Conclusions EAML/RuleFit outperformed cross-sectional models. Significant discrepancies between experts and ML occurred in rankings of biomarkers used in clinical practice. EAML may serve as a method for ML-guided hypothesis generation in further ACLF research.
Introduction
Acute-on-chronic liver failure (ACLF) is commonly defined as acute decompensation of end-stage liver disease (ESLD) with extra-hepatic organ failure and is associated with high short-term mortality.(2–7) Liver transplantation (LT) is a well-established treatment for patients with ACLF who are refractory to supportive care and treatment for the underlying precipitant. Due to critical illness, however, LT is estimated to be feasible in only 25% of ACLF patients.(8) Moreover, there have been conflicting post-LT outcomes reported for ACLF patients with some sub-populations having up 40% three-month mortality.(9,10) There is an unmet need for tools to predict post-LT outcomes for ACLF patients in the pre-LT setting (and without intra-operative or post-LT data) to ensure utility.(11,12)

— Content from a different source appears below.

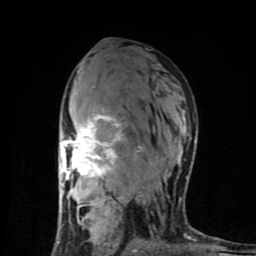
Breast MRI (dynamic contrast-enhanced), one axial slice; slice 50 of 80 in the series (ordered by position); cropped to one breast; dynamic contrast-enhanced series, time point 2 of 8 at this slice position (early post-contrast); 1.5 T; TE 4.2 ms, TR 7 ms; 2 mm slice thickness; 256 × 256 image matrix, field of view 160 × 160 mm. Female patient.
Outlined on this slice (semi-automatic segmentation, software-assisted and operator-edited):
- enhancing-tissue mask used for the functional tumour volume (all voxels passing the contrast-enhancement thresholds inside the analysis volume; usually the tumour): box from (x=57, y=110) to (x=196, y=253) px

Multiple international research consortia, such as the North American Consortium for the Study of End-Stage Liver Disease (NACSELD),(3) the European Association for the Study of the Liver-Chronic Liver Failure Consortium (EF-CLIF),(4) and the Asian Pacific Association for the Study of the Liver ACLF Research Consortium (APASL ACLF);(13) have developed scoring systems to predict pre-LT outcomes. None of these models, however, specifically evaluates for post-LT outcomes. One of the few models that specifically evaluate for post-LT outcomes is the Transplantation for ACLF-3 Model (TAM) score, which was trained on a cohort of 76 patients with EF-CLIF grade-3 (severe) ACLF at a single French center and validated in 76 patients in four other centers.(14) Despite its potential utility, the TAM model has not been studied in non-European settings outside of limited cohorts.
In addition, one of the major barriers to building post-LT outcomes models for ACLF patients is that ACLF is a heterogeneous and dynamic clinical syndrome, as evidenced by diverging definitions in different geographies.(3,4,6,8,13) Existing prediction models do not utilize vast numbers of data features available in electronic health records (EHRs) to better define dynamic clinical trajectories seen in patients with ACLF. Our group had previously demonstrated an informatics approach to extract EHR data that yielded a median of 454 features per admission to more accurately represent ACLF patients’ clinical courses.(15) Machine Learning (ML) is well-suited for analyzing such data, but can be misleading when taken out of context of biological or clinical mechanisms.(16,17)
Expert-Augmented Machine Learning (EAML) is an emerging technique that overcomes this limitation of ML by extracting rules from decision-tree ML models for human expert feedback. EAML has two potential benefits: 1) To create combined models that incorporate the best of human and ML knowledge, and 2) To evaluate for differences between humans and ML. These differences could represent human biases (e.g., experts ignoring important variables identified by ML) or artifacts in the underlying data (e.g., experts are identifying the important variables but there is over-representation of other clinical characteristics in this population not seen elsewhere).
In this study, we utilized a novel multi-center EHR database, the University of California Health Data Warehouse (UCHDW), to construct an EAML model to predict post-LT outcomes in patients with ACLF.
Methods
The University of California Health Data Warehouse (UCHDW)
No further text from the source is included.